Op 6 juni 2014 heeft de Rechtbank Den Haag een beschikking gegeven in een zaak betreffende de ondertoezichtstelling van drie minderjarigen, geboren in 2001, 2002 en 2004. Het verzoek tot ondertoezichtstelling is ingediend door de Raad voor de Kinderbescherming, Regio Haaglanden, naar aanleiding van zorgen over de ontwikkeling van de kinderen in een onveilige opvoedingssituatie. De ouders, [A] en [B], zijn gezamenlijk belast met het ouderlijk gezag en de kinderen verblijven feitelijk bij hen. De kinderrechter heeft kennisgenomen van het verzoekschrift en het rapport van de Raad, waarin wordt gesteld dat er sprake is van huiselijk geweld en een onveilige opvoedingssituatie. De moeder is verstandelijk beperkt en afhankelijk van de vader, die geen tijd heeft voor de kinderen vanwege zijn bedrijf en een tweede gezin. De Raad heeft geconcludeerd dat de ouders niet in staat zijn om de situatie te verbeteren, wat leidt tot de noodzaak van een ondertoezichtstelling.
Tijdens de zitting zijn de minderjarigen en de ouders gehoord, waarbij de kinderrechter zich zorgen heeft gemaakt over de ontwikkeling van de kinderen. De kinderrechter heeft vastgesteld dat de ouders, met name de vader, niet openstaan voor hulpverlening, ondanks de zorgelijke signalen van verschillende betrokken instanties. De kinderrechter heeft geoordeeld dat de ondertoezichtstelling noodzakelijk is om de ontwikkeling van de minderjarigen te waarborgen en hen de benodigde ondersteuning te bieden.

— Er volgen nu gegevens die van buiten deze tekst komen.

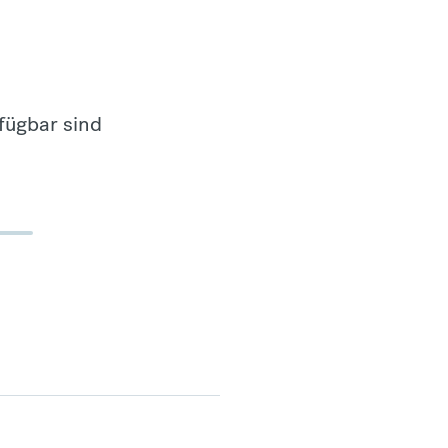
fügbar sind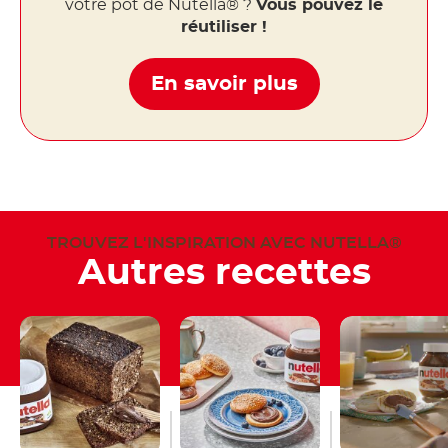
votre pot de Nutella® ?
Vous pouvez le
réutiliser !
En savoir plus
TROUVEZ L'INSPIRATION AVEC NUTELLA®
Autres recettes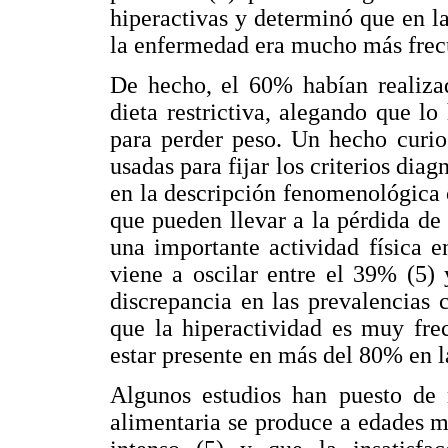
hiperactivas y determinó que en la
la enfermedad era mucho más frec
De hecho, el 60% habían realizad
dieta restrictiva, alegando que 
para perder peso. Un hecho curio
usadas para fijar los criterios diag
en la descripción fenomenológica
que pueden llevar a la pérdida de 
una importante actividad física e
viene a oscilar entre el 39% (5)
discrepancia en las prevalencias
que la hiperactividad es muy fre
estar presente en más del 80% en la
Algunos estudios han puesto de m
alimentaria se produce a edades m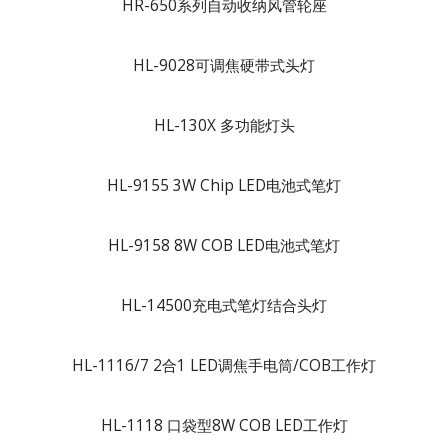
HR-650系列自动收纳风管轮座
HL-9028可调焦硬带式头灯
HL-130X 多功能灯头
HL-9155 3W Chip LED电池式笔灯
HL-9158 8W COB LED电池式笔灯
HL-14500充电式笔灯结合头灯
HL-1116/7 2合1 LED调焦手电筒/COB工作灯
HL-1118 口袋型8W COB LED工作灯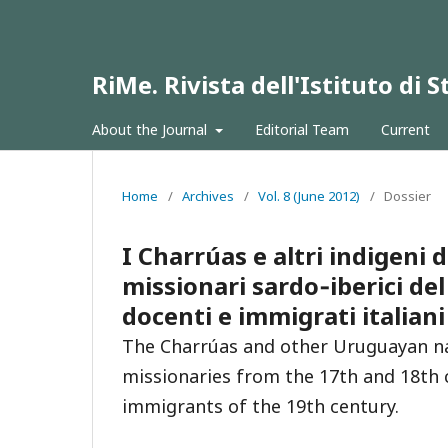
RiMe. Rivista dell'Istituto di
About the Journal
Editorial Team
Current
Home
/
Archives
/
Vol. 8 (June 2012)
/
Dossier
I Charrúas e altri indigeni 
missionari sardo‐iberici del 
docenti e immigrati italiani
The Charrúas and other Uruguayan nat
missionaries from the 17th and 18th c
immigrants of the 19th century.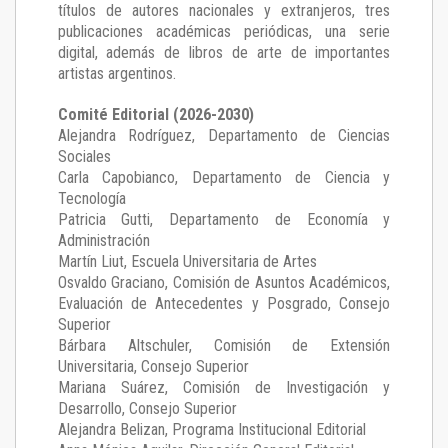
títulos de autores nacionales y extranjeros, tres
publicaciones académicas periódicas, una serie
digital, además de libros de arte de importantes
artistas argentinos.
Comité Editorial (2026-2030)
Alejandra Rodríguez
, Departamento de Ciencias
Sociales
Carla Capobianco
, Departamento de Ciencia y
Tecnología
Patricia Gutti
, Departamento de Economía y
Administración
Martín Liut
, Escuela Universitaria de Artes
Osvaldo Graciano
, Comisión de Asuntos Académicos,
Evaluación de Antecedentes y Posgrado, Consejo
Superior
Bárbara Altschuler
, Comisión de Extensión
Universitaria, Consejo Superior
Mariana Suárez
, Comisión de Investigación y
Desarrollo, Consejo Superior
Alejandra Belizan, Programa Institucional Editorial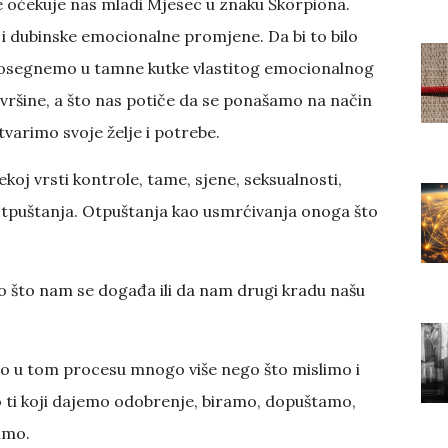
ute očekuje nas mladi Mjesec u znaku Škorpiona.
i dubinske emocionalne promjene. Da bi to bilo
posegnemo u tamne kutke vlastitog emocionalnog
ovršine, a što nas potiče da se ponašamo na način
tvarimo svoje želje i potrebe.
ekoj vrsti kontrole, tame, sjene, seksualnosti,
i otpuštanja. Otpuštanja kao usmrćivanja onoga što
ono što nam se događa ili da nam drugi kradu našu
emo u tom procesu mnogo više nego što mislimo i
mo ti koji dajemo odobrenje, biramo, dopuštamo,
imo.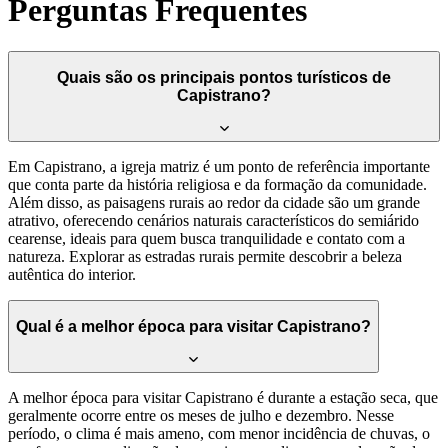
Perguntas Frequentes
Quais são os principais pontos turísticos de
Capistrano?
Em Capistrano, a igreja matriz é um ponto de referência importante
que conta parte da história religiosa e da formação da comunidade.
Além disso, as paisagens rurais ao redor da cidade são um grande
atrativo, oferecendo cenários naturais característicos do semiárido
cearense, ideais para quem busca tranquilidade e contato com a
natureza. Explorar as estradas rurais permite descobrir a beleza
autêntica do interior.
Qual é a melhor época para visitar Capistrano?
A melhor época para visitar Capistrano é durante a estação seca, que
geralmente ocorre entre os meses de julho e dezembro. Nesse
período, o clima é mais ameno, com menor incidência de chuvas, o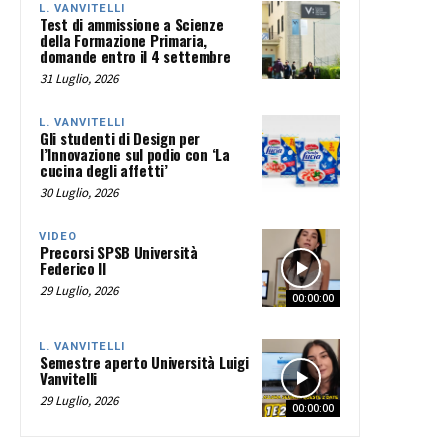
L. VANVITELLI
Test di ammissione a Scienze
della Formazione Primaria,
domande entro il 4 settembre
31 Luglio, 2026
L. VANVITELLI
Gli studenti di Design per
l’Innovazione sul podio con ‘La
cucina degli affetti’
30 Luglio, 2026
VIDEO
Precorsi SPSB Università
Federico II
29 Luglio, 2026
00:00:00
L. VANVITELLI
Semestre aperto Università Luigi
Vanvitelli
29 Luglio, 2026
00:00:00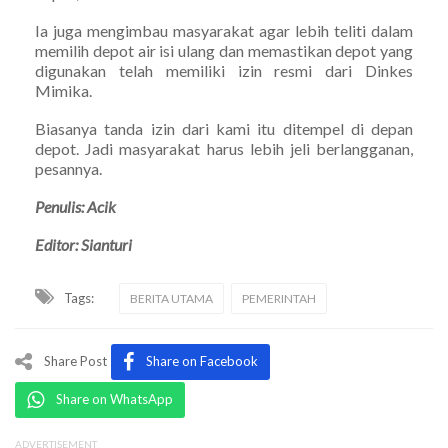
Ia juga mengimbau masyarakat agar lebih teliti dalam
memilih depot air isi ulang dan memastikan depot yang
digunakan telah memiliki izin resmi dari Dinkes
Mimika.
Biasanya tanda izin dari kami itu ditempel di depan
depot. Jadi masyarakat harus lebih jeli berlangganan,
pesannya.
Penulis: Acik
Editor: Sianturi
Tags:
BERITA UTAMA
PEMERINTAH
Share Post
Share on Facebook
Share on WhatsApp
ADVERTISEMENT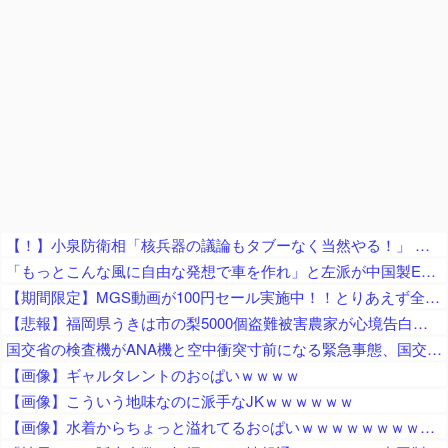
【！】小泉防衛相「核兵器の議論もタブーなく当然やる！」 → 漫画家さん「テレビも新聞も騒げ！憲法違反の暴論！辞任どころか辞職すべき！」
「もっとこんな風に自由な発想で車を作れ」と左派が中国製EVを絶賛、だがそのシステムは日本が40年前に……
【期間限定】MGS動画が100円セール実施中！！とりあえず全部買うやろｗｗｗｗｗ
【悲報】福岡県うきは市の梨5000個盗難被害農家が心境告白「犯人を推測して、ご迷惑をお掛けしている方もいるので配慮を！」
国交省の検査機がANA機と空中衝突寸前になる緊急事態、国交省側は己の非を頑として認めず……
【画像】ギャルタレントのお○ぱいｗｗｗｗ
【画像】こういう地味なのに派手なJKｗｗｗｗｗｗ
【画像】水着からちょっと溢れてるお○ぱいｗｗｗｗｗｗｗｗｗｗｗ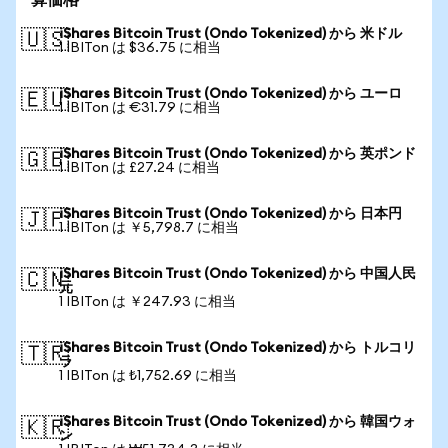
算価格
iShares Bitcoin Trust (Ondo Tokenized) から 米ドル
🇺🇸
1 IBITon は $36.75 に相当
iShares Bitcoin Trust (Ondo Tokenized) から ユーロ
🇪🇺
1 IBITon は €31.79 に相当
iShares Bitcoin Trust (Ondo Tokenized) から 英ポンド
🇬🇧
1 IBITon は £27.24 に相当
iShares Bitcoin Trust (Ondo Tokenized) から 日本円
🇯🇵
1 IBITon は ￥5,798.7 に相当
iShares Bitcoin Trust (Ondo Tokenized) から 中国人民
🇨🇳
元
1 IBITon は ￥247.93 に相当
iShares Bitcoin Trust (Ondo Tokenized) から トルコリ
🇹🇷
ラ
1 IBITon は ₺1,752.69 に相当
iShares Bitcoin Trust (Ondo Tokenized) から 韓国ウォ
🇰🇷
ン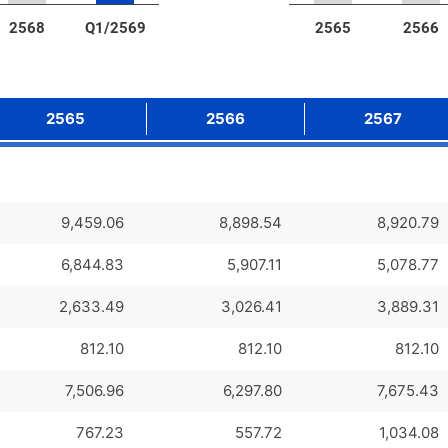
2568
Q1/2569
2565
2566
2565
2566
2567
9,459.06
8,898.54
8,920.79
6,844.83
5,907.11
5,078.77
2,633.49
3,026.41
3,889.31
812.10
812.10
812.10
7,506.96
6,297.80
7,675.43
767.23
557.72
1,034.08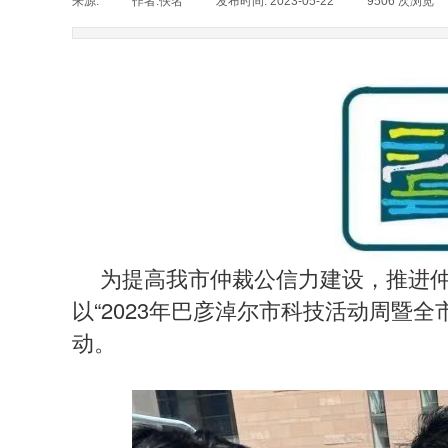
来源:
|
作者:
佚名
|
发布时间:
2023-05-22
|
9506
次浏览
为提高我市仲裁公信力建设，推进仲
以“2023年巴彦淖尔市科技活动周暨
动。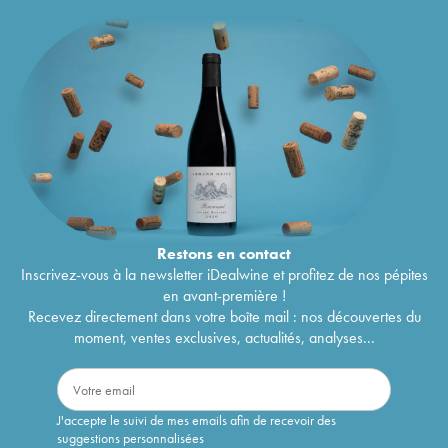
Restons en
contact
Inscrivez-vous à la newsletter iDealwine et profitez de nos pépites
en avant-première !
Recevez directement dans votre boîte mail : nos découvertes du
moment, ventes exclusives, actualités, analyses...
J'accepte le suivi de mes emails afin de recevoir des
suggestions personnalisées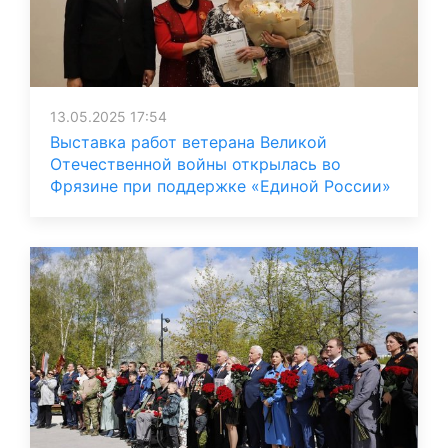
13.05.2025 17:54
Выставка работ ветерана Великой
Отечественной войны открылась во
Фрязине при поддержке «Единой России»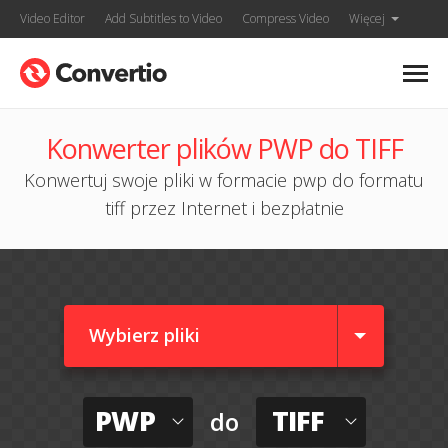
Video Editor
Add Subtitles to Video
Compress Video
Więcej
Konwerter plików PWP do TIFF
Konwertuj swoje pliki w formacie pwp do formatu
tiff przez Internet i bezpłatnie
Wybierz pliki
PWP
TIFF
do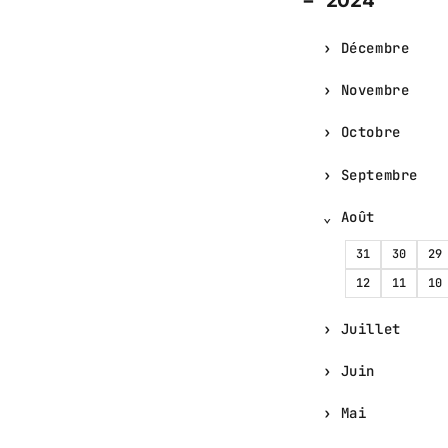
2024
Décembre
Novembre
Octobre
Septembre
Août
31
30
29
12
11
10
Juillet
Juin
Mai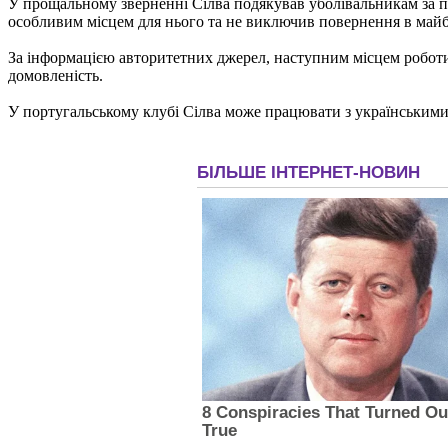
У прощальному зверненні Сілва подякував уболівальникам за пі
особливим місцем для нього та не виключив повернення в май
За інформацією авторитетних джерел, наступним місцем роботи 
домовленість.
У португальському клубі Сілва може працювати з українськими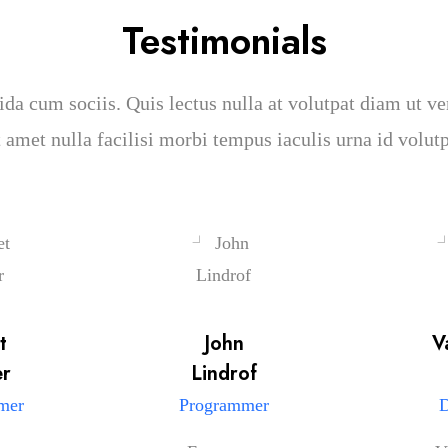
Testimonials
ida cum sociis. Quis lectus nulla at volutpat diam ut ve
t amet nulla facilisi morbi tempus iaculis urna id volutp
t
John
V
r
Lindrof
mer
Programmer
D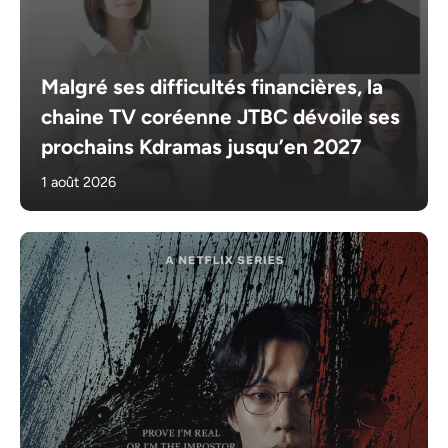
Malgré ses difficultés financières, la
chaine TV coréenne JTBC dévoile ses
prochains Kdramas jusqu’en 2027
1 août 2026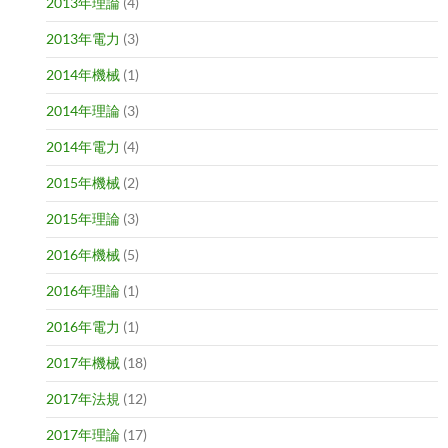
2013年理論
(4)
2013年電力
(3)
2014年機械
(1)
2014年理論
(3)
2014年電力
(4)
2015年機械
(2)
2015年理論
(3)
2016年機械
(5)
2016年理論
(1)
2016年電力
(1)
2017年機械
(18)
2017年法規
(12)
2017年理論
(17)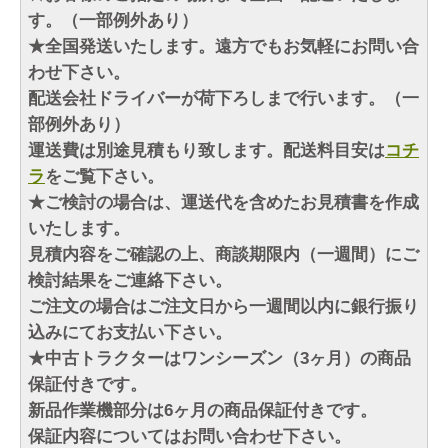
す。（一部例外あり）
★全国発送いたします。遠方でもお気軽にお問い合
わせ下さい。
配送会社ドライバーが荷下ろしまで行います。（一
部例外あり）
運送費は別途見積もり致します。配送料目安は
コチ
ラ
をご覧下さい。
★ご検討の場合は、運送代を含めたお見積書を作成
いたします。
見積内容をご確認の上、商談期限内（一週間）にご
検討結果をご連絡下さい。
ご注文の場合はご注文日から一週間以内に銀行振り
込みにてお支払い下さい。
★中古トラクターはワンシーズン（3ヶ月）の商品
保証付きです。
新品作業機部分は6ヶ月の商品保証付きです。
保証内容についてはお問い合わせ下さい。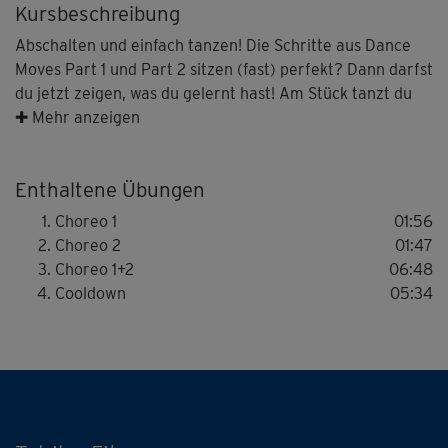
Kursbeschreibung
Abschalten und einfach tanzen! Die Schritte aus Dance
Moves Part 1 und Part 2 sitzen (fast) perfekt? Dann darfst
du jetzt zeigen, was du gelernt hast! Am Stück tanzt du
zusammen mit Michaela Süßbauer die beiden
✚ Mehr anzeigen
Choreog±rafien. Das bedeutet: Glücksgefühle pur – auch
wenn einmal ein Schritt daneben geht.
Enthaltene Übungen
Choreo 1
01:56
Choreo 2
01:47
Choreo 1+2
06:48
Cooldown
05:34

De kinderrechter heeft besloten de minderjarigen voor de duur van één jaar onder toezicht te stellen van de Stichting Bureau Jeugdzorg Haaglanden. De ouders hebben de mogelijkheid om binnen deze periode samen te werken met de betrokken instanties om de situatie te verbeteren. De beschikking is gegeven door mr. C.L. Strop en is uitvoerbaar bij voorraad verklaard. De ouders kunnen binnen drie maanden na de uitspraak hoger beroep instellen.